AKP ve S. Erdoğan, iktidarlarının ilk yıllarında AB’ye girmeyi hedef yaptılar. Bu uğurda İslam düşmanı Papa Innecount’un heykelinin altında katılım ve ortaklık belgesini imzaladılar. Ankara’da güpegündüz 101 pare havai fişek patlattılar. Sanırsınız ki, Avrupa fethedildi. Fatih’in de şerefine kutlama yapıldı.
Aradan yıllar geçti. Ha girdik ha giriyoruz tesellisiyle seneler uçup gitti. Bizden sonra haritada yerini dahi bilemediğimiz nice ülkeler AB’nin üyesi olup çıktılar. Fransa ve Almanya’nın kimi yetkilileri, “Biz Türkleri AB’de görmek istemiyoruz” açıklamalarına rağmen yıllarımızı bu heveste tükettik. Son olarak da beş yıl kimseleri AB’ye almayacağız açıklaması geldi.
Sonuç; kocaman bir hiç!
İsrail’in bir numaralı düşmanı ve hasmı görünümlü Erbakan, İsrail uçaklarına Konya Ovası’nda eğitim imkânı veren antlaşmayı imzalamıştı. Bu antlaşma gereği, İsrail jetleri eğitim uçuşlarını Konya semalarında öğrenip FİLİSTİN’e ölüm yağdırmaktalar.
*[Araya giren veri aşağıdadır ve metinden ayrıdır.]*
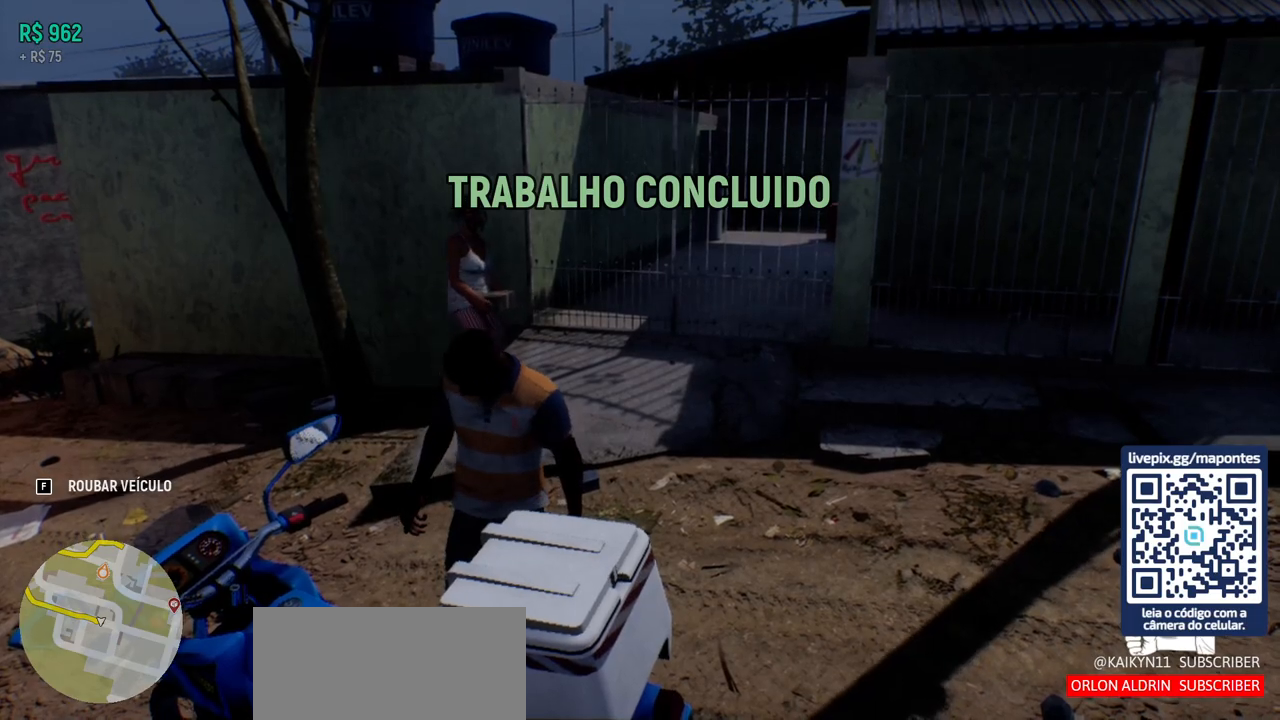
{"keys": [], "mouse": [], "events": [[350, "f", "down"], [450, "f", "up"]]}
S. Erdoğan da, İsrail düşmanı ve hasmı görünüyor. Ama göğsünde, “Yahudi Üstün CESARET Madalyası” taşıyan tek Müslüman olarak tarih kitaplarında yerini aldı. İsrail başbakanına “One Minute” diye rest çekti gibi göründü. Sonra da ben “Modaratöre demiştim” deyiverdi. Daha sonrada bunun kurmaca olduğunu öğrendik. Oğlunun gemileri İsrail limanlarına mal taşımakta! Başbakan’ın hayranları ise meydanlarda, “Kahrolsun İsrail” diye haykırmakta.
Bu ne yaman bir çelişki!
Bir zamanlar S. Erdoğan’ın kankası- dostu Suriye’nin diktatörü Esad bir açıklamasında, “Erdoğan Suriye’deki EMEVİ camiinde namaz kılacağını söylüyor da; neden İsrail işgalindeki Mescid-i AKSA’da namaz kılacağını söyleyemiyor?” demişti.
Yalan mı? Sahi neden Mescidi AKSADA namaz kılmak istemiyoruz?
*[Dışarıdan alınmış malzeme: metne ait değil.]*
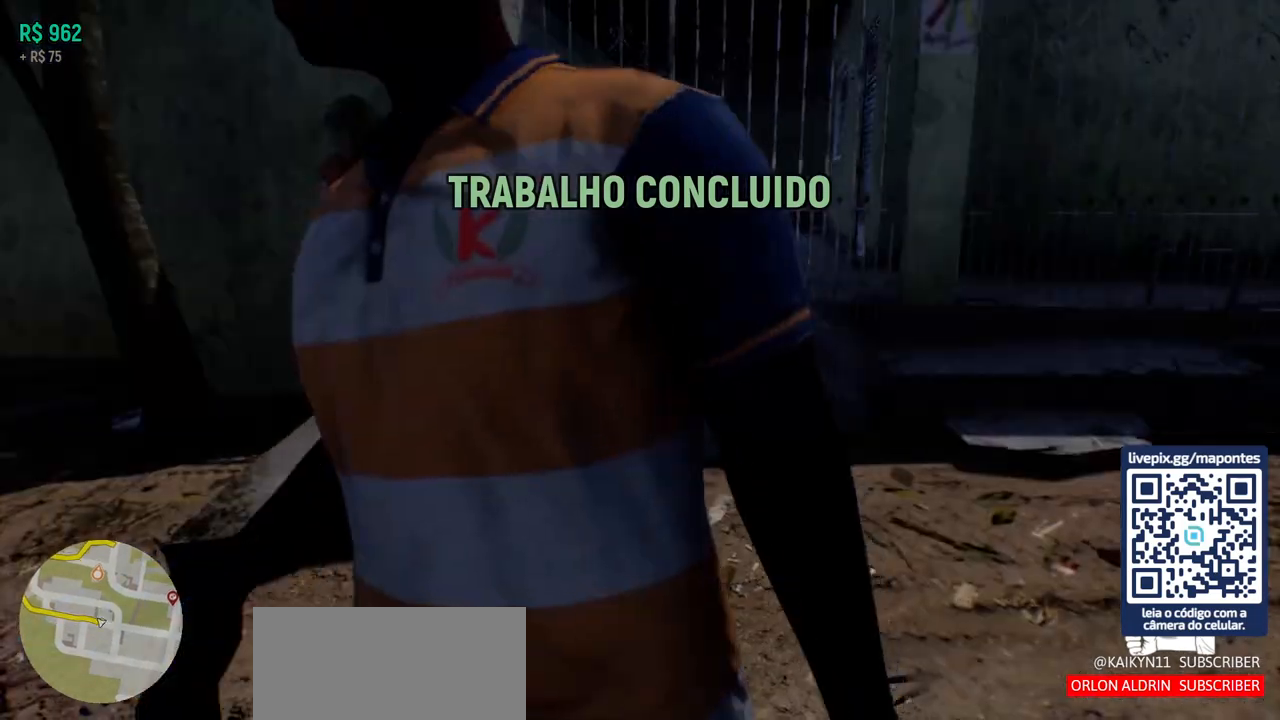
{"keys": [], "mouse": [], "events": []}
Türkiye Cumhuriyeti Devleti, Ordusu sayesinde var olmaktadır. Ordusunun caydırıcı gücü, devletimizi aziz ve payidar etmektedir. Bu gerçeğe rağmen; AKP iktidarları süresince her yıl ordunun ödeneği azaltılarak gelinmiş. Buna rağmen Emniyetin yani Polis teşkilatının bütçesi de her yıl artırılarak devam ettirilmiş. Hatta orduya ne alınırsa Polis teşkilatına da aynının alınması bile düşünülmüştür.
Ama gel gör ki, en büyük ihaneti ve kazığı da Polis teşkilatından yemiştir.
“TSK, beni ve hükümetimi bitirecek. Bana ve hükümetime darbe planları yapmaktalar” diyerek şanlı TSK’yı aklınca itibarsızlaştırmaya ve etkisizleştirmeye çalışan S. Erdoğan çareyi yine Orduda aramaktadır. Gizliden destek verdikleri söylenen IŞİD, Türk topraklarını tehdit etmektedir. Üç dilde GÜNAYDIN denilen huzur ve kardeşlik şehrimiz HATAY tedirgindir, huzursuzdur. IŞİD korkusu Hataylıları endişelendirmektedir. Bu endişeden bizleri, şanlı TSK koruyacaktır.
S.Erdoğan, demokratik ve kardeşçe yapmayı istediğimiz CUMHURBAŞKANLIĞI seçimlerini germeye çalışmaktadır. Demirtaş’a laf söylemeye çekinirken; Ekmeleddin Bey’e yüklenmektedir. Farz edelim ki, Ekmeleddin bey Cumhurbaşkanı oldu. S. Erdoğan bu makama nasıl çıkıp görüşecek ve yasa gönderecek?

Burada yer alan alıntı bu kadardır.